City of Ottawa accused of 'ongoing hate' for beavers

·3 min read
The City of London uses flow devices called 'beaver deceivers' to preventing flooding of storm ponds and to protect local neighbourhoods from flooding.  (City of London - image credit)
The City of London uses flow devices called 'beaver deceivers' to preventing flooding of storm ponds and to protect local neighbourhoods from flooding. (City of London - image credit)

Wildlife advocates want the City of Ottawa to stop killing so many beavers when it tries to manage complaints or conflicts between the dam-building rodents and landowners.

The Ottawa-Carleton Wildlife Centre says the city's beaver management strategy could use other, more cost-effective measures such as flow devices and "beaver deceivers."

Wildlife centre president Donna DuBreuil said the organization has lost its patience with the city after years of advocacy and has found little openness to new ideas.

"Essentially, the city seems addicted to killing beavers," she said.

The city seems addicted to killing beavers - Donna Dubreuil, Ottawa-Carleton Wildlife Centre

The city spent $128,075 in 2020 and $89,288 in 2019 to hire licensed trappers, but Dubreuil argues a flow device would be cheaper, costing $2,000 to reduce flooding in the area around a beaver dam. That strategy could also reduce other long-term costs of monitoring and maintenance, she added.

Residents near the Goulbourn Wetland Complex in the west-end suburb of Stittsville, where the Trans-Canada Trail runs to the west of West Ridge Drive, say trappers have targeted beavers in their area.

Ann Swanwick said beavers have not caused flooding on the trail and the area "would be the ideal place for a beaver population."

"The city just have this ongoing hate of beavers ... they're here and then they're gone," Swanwick said.

"We want the trapping and killing stopped. We want them to consult the experts on alternative means of dealing with the beaver."

WATCH | Resident Ann Swanwick wants changes in handling beaver population:

London, Ont., cited as role model

Swanwick said other cities like London, Ont., have led the way on more humane ways to allow beavers and humans to co-exist and share their wetland habitat.

DuBreuil said residents' concerns show the city has prioritized complaints from nearby landowners rather than valuing and preserving a wetland.

"There's no other species that's more important to maintaining wetlands and keeping our watershed healthy than beavers," she said.

Stittsville Coun. Glen Gower said the Goulbourn Conservation Complex is a provincially significant wetland and enjoys the highest form of legal protection from development.
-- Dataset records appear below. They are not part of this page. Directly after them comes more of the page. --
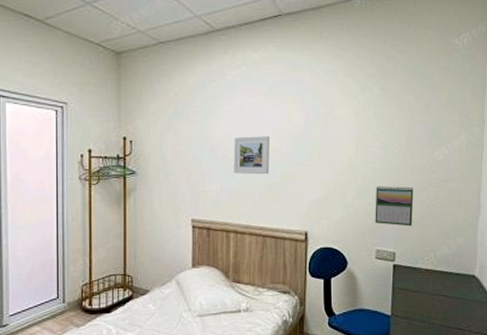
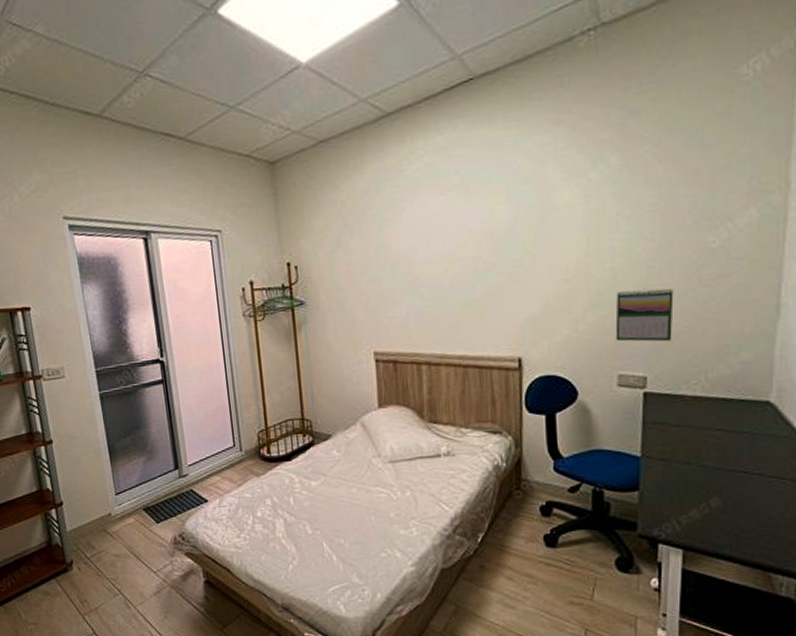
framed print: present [233,136,269,174] -> none [419,242,468,294]

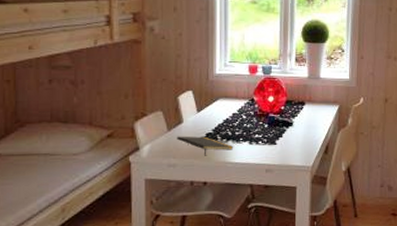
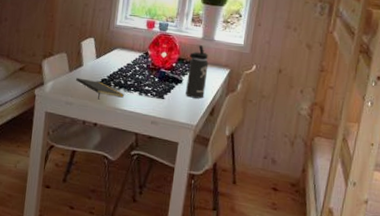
thermos bottle: none [297,85,318,139] -> present [185,45,209,99]

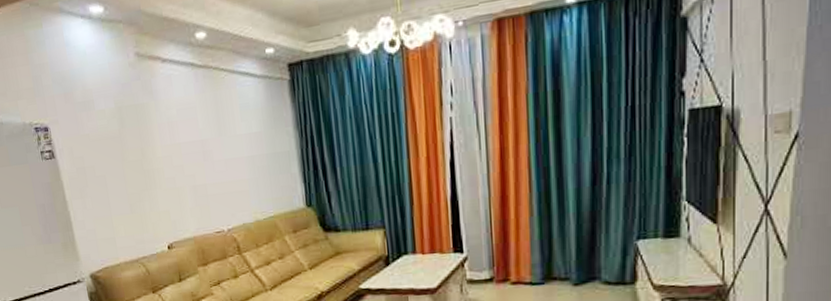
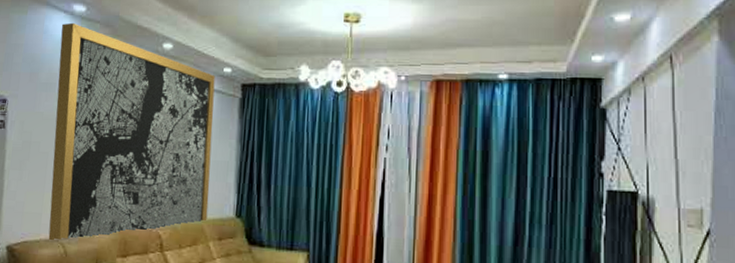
wall art: none [82,27,279,264] -> present [48,22,216,242]

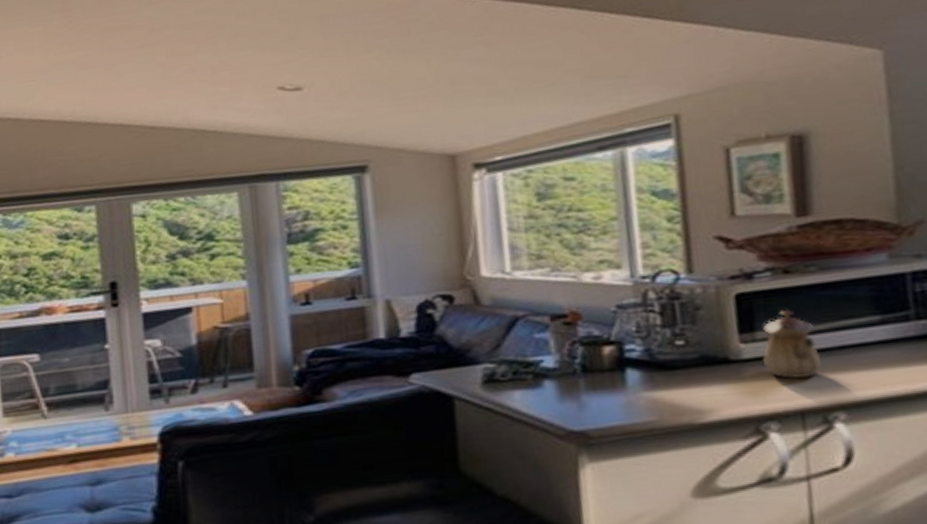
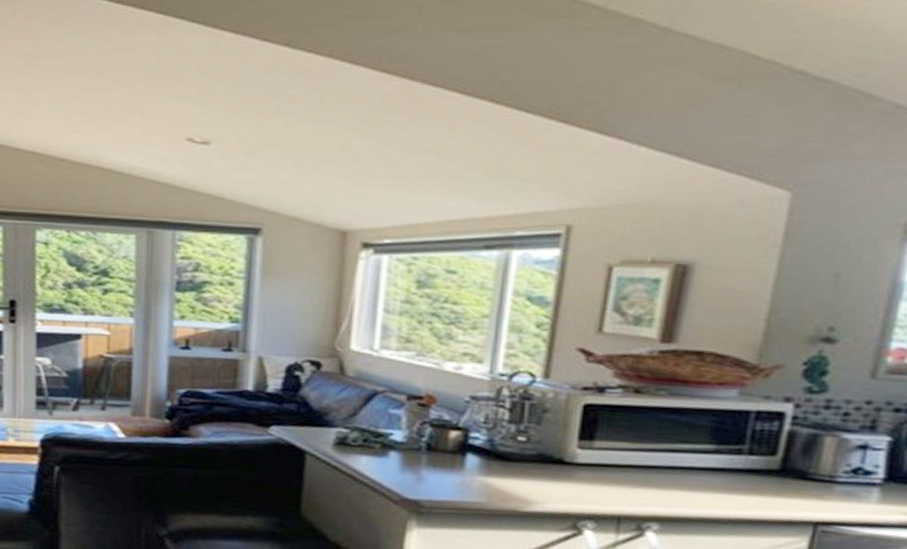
teapot: present [763,309,822,379] -> none [595,425,649,490]

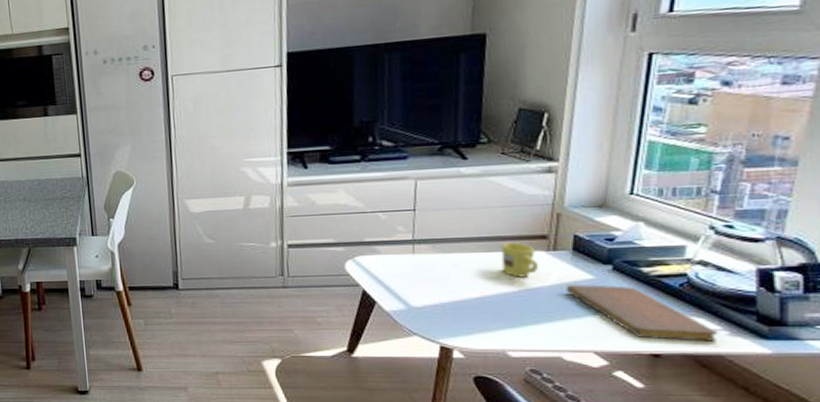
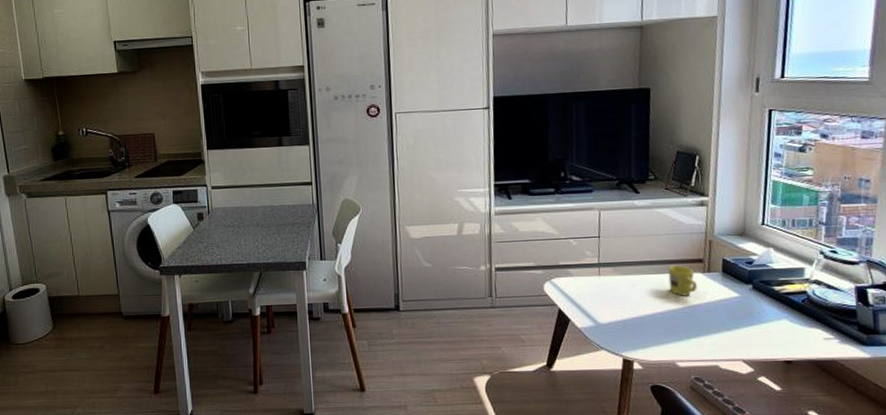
notebook: present [565,284,718,341] -> none [718,301,832,349]

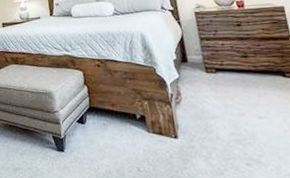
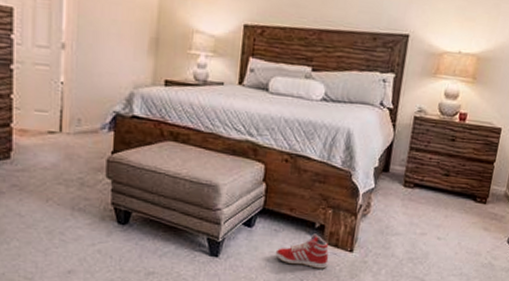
sneaker: none [109,124,158,156] -> present [275,233,329,269]

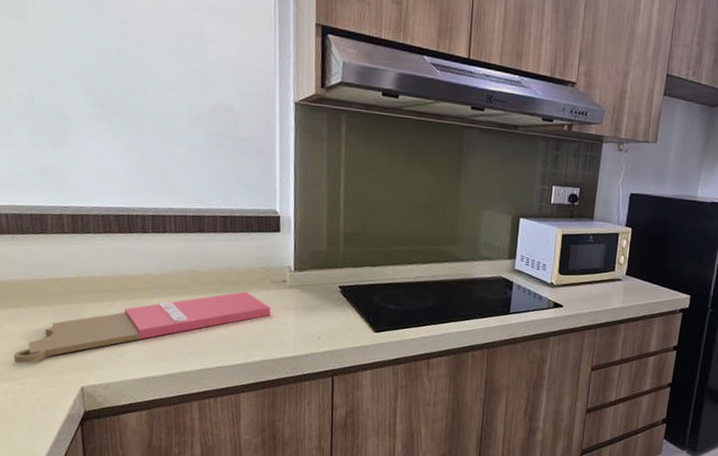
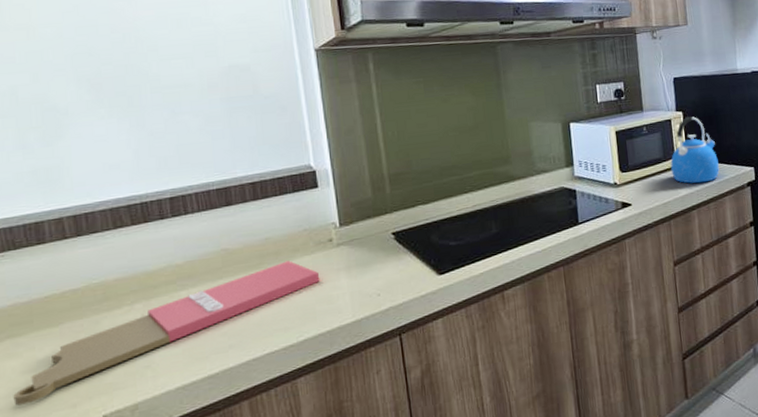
kettle: none [608,233,657,301] -> present [670,116,719,184]

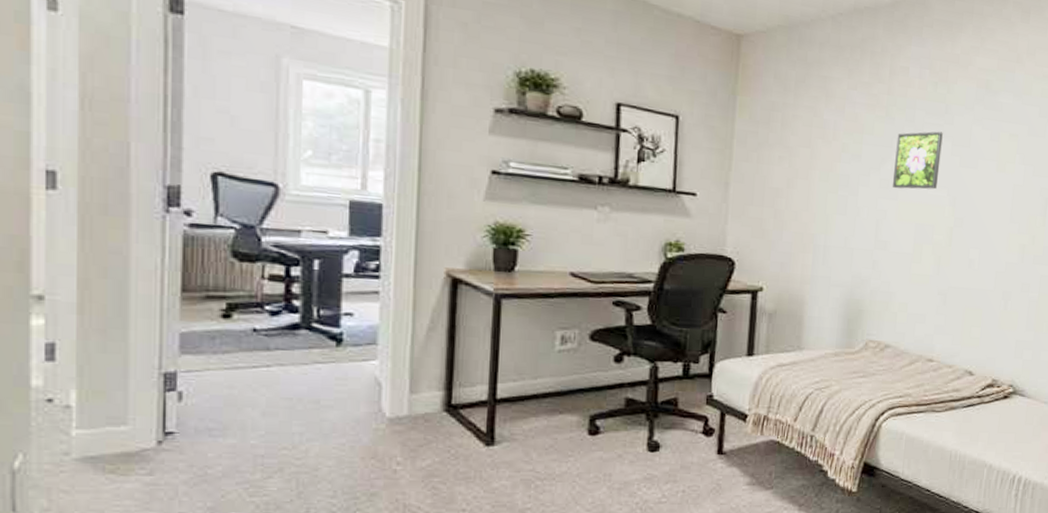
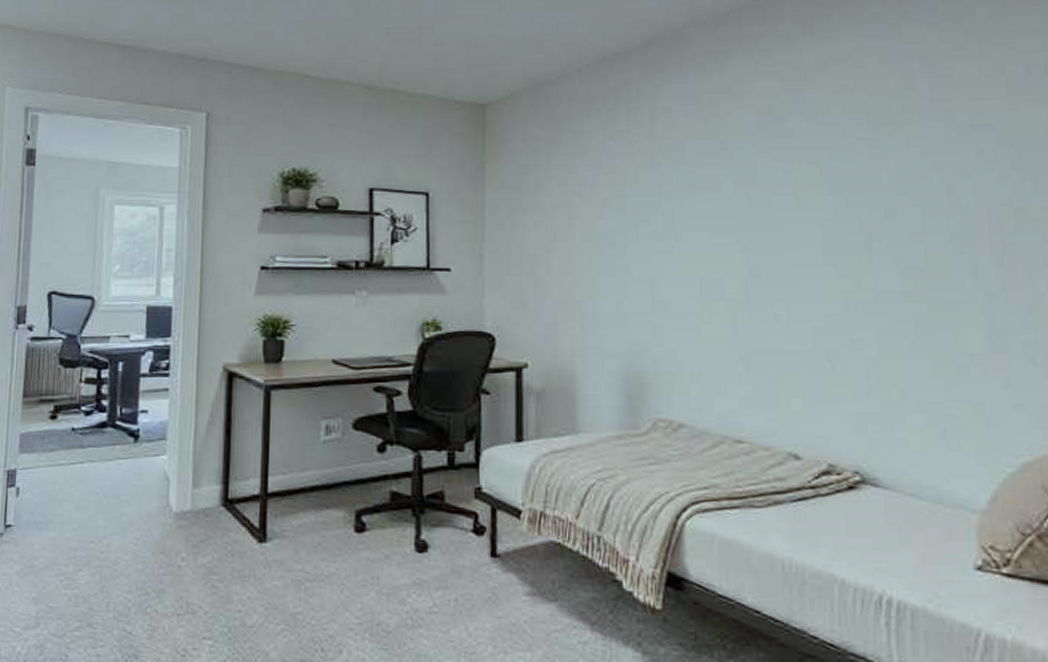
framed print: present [892,131,943,190] -> none [665,171,722,240]

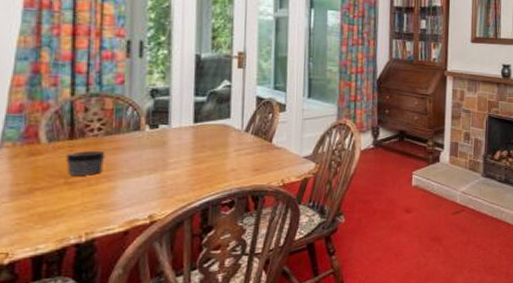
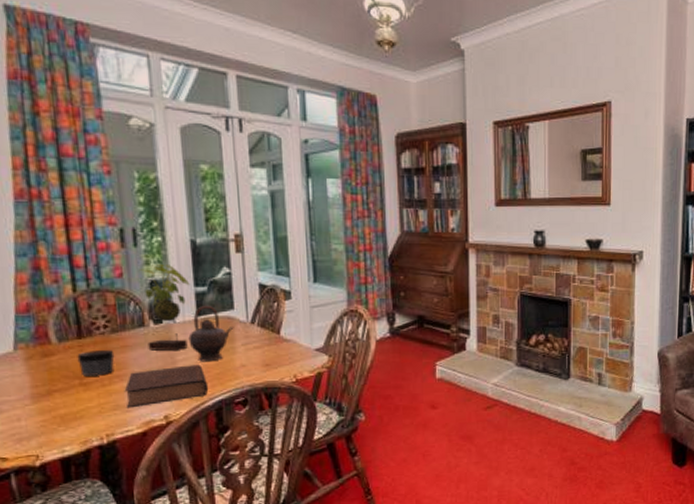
book: none [110,167,197,208] -> present [124,364,209,408]
plant: none [141,73,191,154] -> present [140,263,190,351]
teapot: none [182,113,229,165] -> present [188,305,234,362]

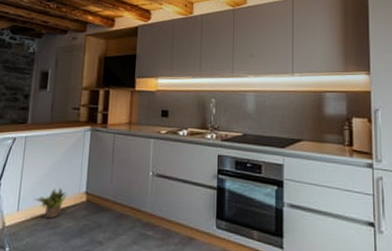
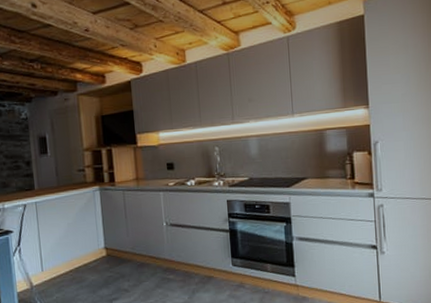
potted plant: present [33,188,68,219] -> none [55,246,88,275]

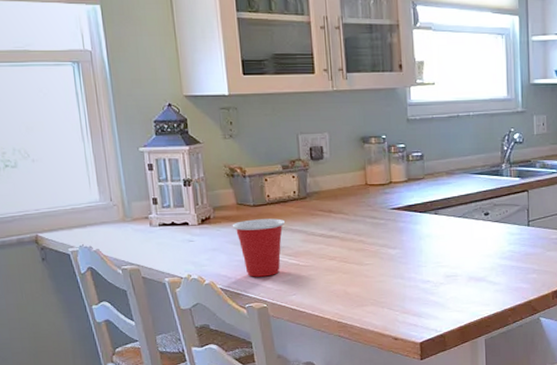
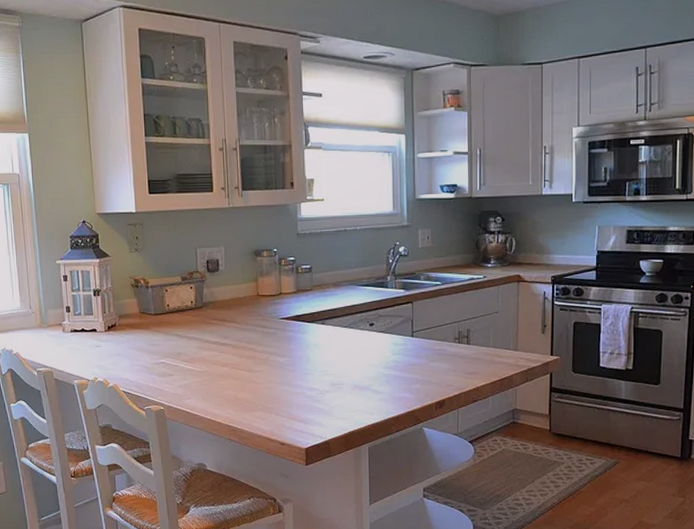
cup: present [232,218,286,277] -> none [135,326,183,381]

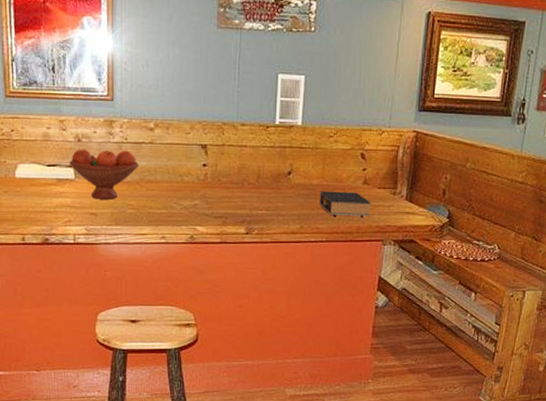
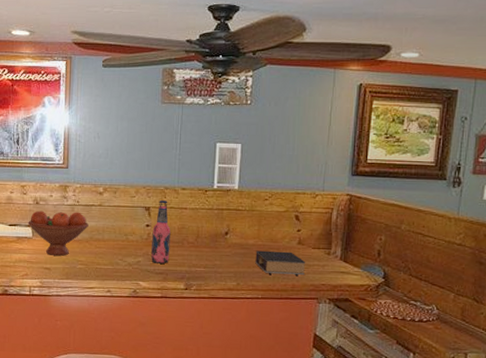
beer bottle: none [209,137,230,208] -> present [151,200,171,265]

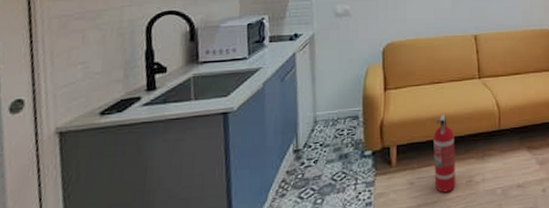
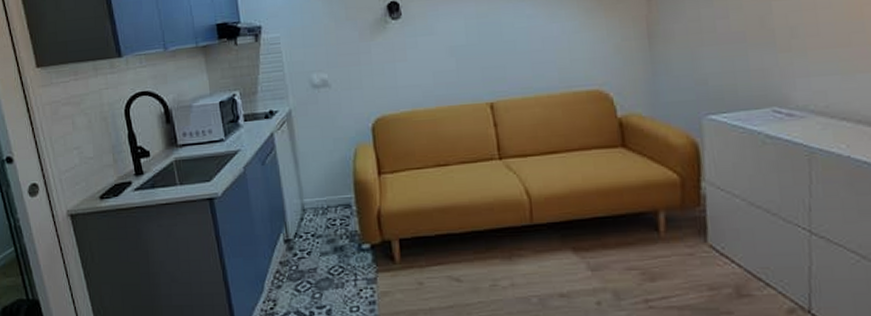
fire extinguisher: present [433,114,456,193] -> none [443,203,477,297]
But he admitted improvements can be made.

"I think the city's behind some other cities in Ontario who have some more progressive ways of managing the beaver population," Gower said.

The councillor says he's glad the city has established two pilot projects in Kanata and the east end to study alternative strategies, while encouraging the wildlife centre to reach out.

DuBreuil said the city's past pilot projects have been "designed to fail" and weren't set up in areas where the city sees most complaints.

City of London
City of London

Beaver relocation not allowed in Ontario, city says

The City of Ottawa's 2013 wildlife strategy does recognize the re-establishment of the beaver in the region has significant environmental benefits, but it also acknowledges they may threaten personal property, municipal infrastructure and economically productive land.

In a statement, Ottawa planner Nick Stow said provincial regulations "effectively prevent the live-trapping and relocation of beavers." The Ontario Ministry of Northern Development, Mines, Natural Resources and Forestry recommends hiring licensed trappers when avoidance and mitigation efforts, such as flow devices, cannot be employed.

Stow said staff continue to explore the use of flow devices where appropriate and has consulted with the City of London, which the city said installed 10 such devices.

He said beaver management at the Goulbourn Wetland Complex is related to the Hazeldean Municipal Drain and is managed and monitored under an approved engineering report to protect the long-term health of the ecosystem.